-- DATA PROVIDED follows --

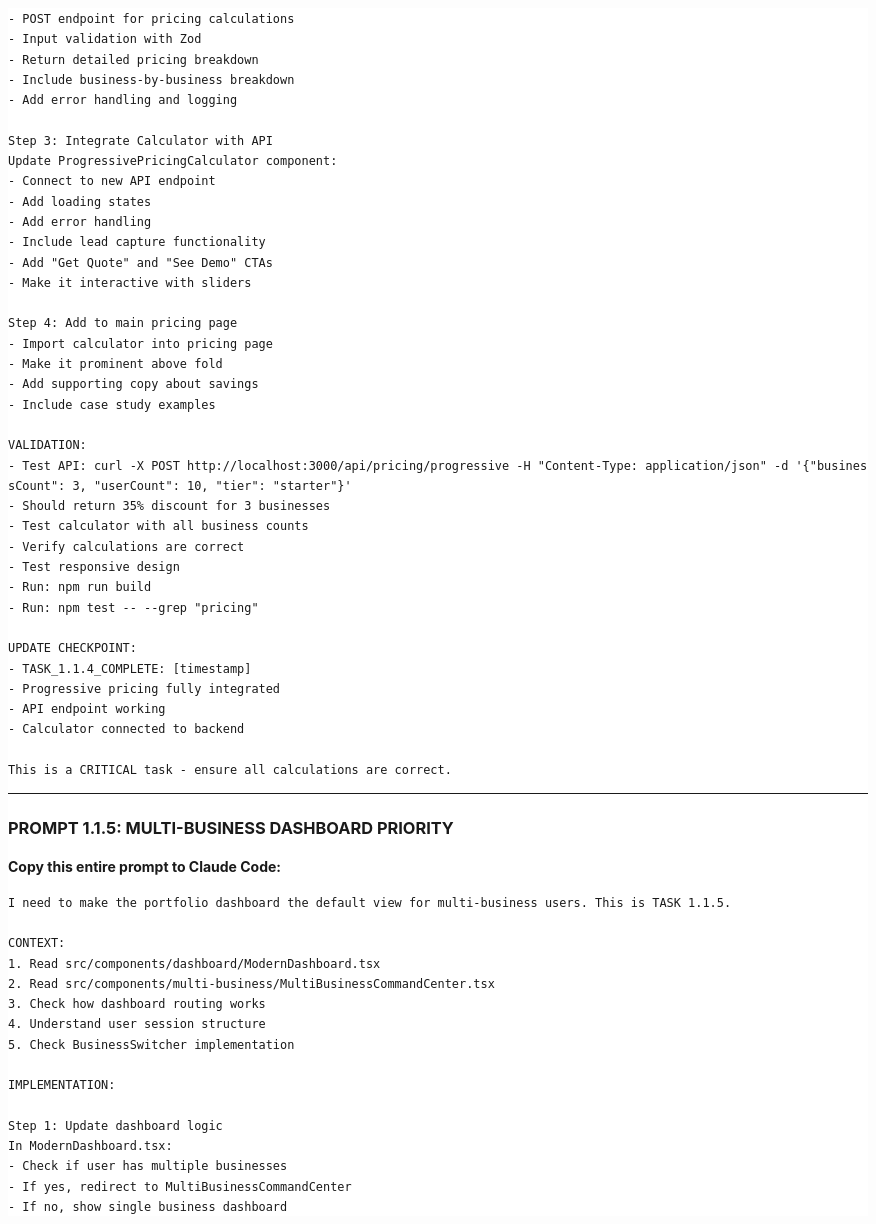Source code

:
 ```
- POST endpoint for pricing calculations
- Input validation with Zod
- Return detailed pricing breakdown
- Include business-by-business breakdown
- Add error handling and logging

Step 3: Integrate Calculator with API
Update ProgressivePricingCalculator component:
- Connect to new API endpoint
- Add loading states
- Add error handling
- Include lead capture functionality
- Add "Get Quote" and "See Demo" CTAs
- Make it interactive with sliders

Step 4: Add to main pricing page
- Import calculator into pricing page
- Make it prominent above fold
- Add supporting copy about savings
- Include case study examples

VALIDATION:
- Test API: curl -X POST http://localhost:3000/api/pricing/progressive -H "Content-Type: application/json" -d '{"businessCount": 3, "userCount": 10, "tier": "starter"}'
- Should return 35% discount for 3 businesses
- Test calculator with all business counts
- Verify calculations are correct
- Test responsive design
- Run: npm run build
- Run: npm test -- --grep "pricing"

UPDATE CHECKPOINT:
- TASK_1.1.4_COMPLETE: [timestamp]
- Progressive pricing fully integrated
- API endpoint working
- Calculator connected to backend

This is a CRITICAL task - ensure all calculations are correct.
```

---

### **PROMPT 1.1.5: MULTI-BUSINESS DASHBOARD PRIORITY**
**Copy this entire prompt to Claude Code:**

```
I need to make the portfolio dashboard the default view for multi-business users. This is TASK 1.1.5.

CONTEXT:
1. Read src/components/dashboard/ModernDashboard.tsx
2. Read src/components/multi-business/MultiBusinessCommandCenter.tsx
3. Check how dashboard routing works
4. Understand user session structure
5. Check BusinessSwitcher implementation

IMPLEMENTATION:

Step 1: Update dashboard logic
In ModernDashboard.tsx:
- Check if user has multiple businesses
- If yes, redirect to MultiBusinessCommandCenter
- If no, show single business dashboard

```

-- DATA PROVIDED concluded --
-- DATA PROVIDED follows --

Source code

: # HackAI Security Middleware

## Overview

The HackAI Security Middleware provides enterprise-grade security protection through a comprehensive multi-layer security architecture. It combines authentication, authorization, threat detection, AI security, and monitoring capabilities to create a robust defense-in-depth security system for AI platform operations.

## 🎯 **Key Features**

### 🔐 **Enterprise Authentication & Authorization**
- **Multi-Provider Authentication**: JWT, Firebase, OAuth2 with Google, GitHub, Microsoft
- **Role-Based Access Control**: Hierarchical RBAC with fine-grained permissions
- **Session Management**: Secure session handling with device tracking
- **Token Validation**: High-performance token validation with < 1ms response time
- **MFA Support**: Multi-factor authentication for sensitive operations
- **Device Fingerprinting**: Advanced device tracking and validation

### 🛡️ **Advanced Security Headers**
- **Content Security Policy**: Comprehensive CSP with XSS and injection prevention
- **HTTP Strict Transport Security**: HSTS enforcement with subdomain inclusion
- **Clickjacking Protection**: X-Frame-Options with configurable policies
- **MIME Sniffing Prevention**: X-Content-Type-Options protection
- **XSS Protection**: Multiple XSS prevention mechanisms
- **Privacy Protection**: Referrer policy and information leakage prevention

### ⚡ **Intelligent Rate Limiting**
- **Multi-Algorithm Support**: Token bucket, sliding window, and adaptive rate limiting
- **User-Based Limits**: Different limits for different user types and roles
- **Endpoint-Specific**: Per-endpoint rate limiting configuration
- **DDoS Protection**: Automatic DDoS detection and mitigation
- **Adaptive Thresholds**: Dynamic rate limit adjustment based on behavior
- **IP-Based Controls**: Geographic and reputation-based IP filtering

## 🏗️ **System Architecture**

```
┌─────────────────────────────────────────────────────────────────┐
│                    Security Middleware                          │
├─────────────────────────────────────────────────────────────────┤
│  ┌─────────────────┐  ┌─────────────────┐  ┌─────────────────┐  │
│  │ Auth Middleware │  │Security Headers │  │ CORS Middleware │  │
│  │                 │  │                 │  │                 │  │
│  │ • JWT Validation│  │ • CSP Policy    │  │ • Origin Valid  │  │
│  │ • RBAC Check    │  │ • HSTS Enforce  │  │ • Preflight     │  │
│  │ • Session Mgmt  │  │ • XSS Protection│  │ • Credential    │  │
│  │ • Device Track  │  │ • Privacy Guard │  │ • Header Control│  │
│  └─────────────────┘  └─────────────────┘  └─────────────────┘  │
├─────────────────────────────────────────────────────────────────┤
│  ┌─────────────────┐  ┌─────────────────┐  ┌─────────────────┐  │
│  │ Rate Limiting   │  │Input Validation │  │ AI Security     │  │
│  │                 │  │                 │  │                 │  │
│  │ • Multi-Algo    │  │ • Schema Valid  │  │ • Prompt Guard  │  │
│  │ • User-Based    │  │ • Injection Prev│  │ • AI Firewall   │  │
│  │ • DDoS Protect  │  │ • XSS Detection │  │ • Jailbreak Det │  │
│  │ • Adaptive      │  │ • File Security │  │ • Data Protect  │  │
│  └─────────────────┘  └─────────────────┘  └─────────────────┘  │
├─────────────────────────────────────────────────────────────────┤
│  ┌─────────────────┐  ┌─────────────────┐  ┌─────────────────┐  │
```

-- DATA PROVIDED concluded --

_YOUR INSTRUCTIONS_
Scan the material above for the string "Guard". Copy each line that holds it.

_FINAL ANSWER_
│  │ • Device Track  │  │ • Privacy Guard │  │ • Header Control│  │
│  │ • Multi-Algo    │  │ • Schema Valid  │  │ • Prompt Guard  │  │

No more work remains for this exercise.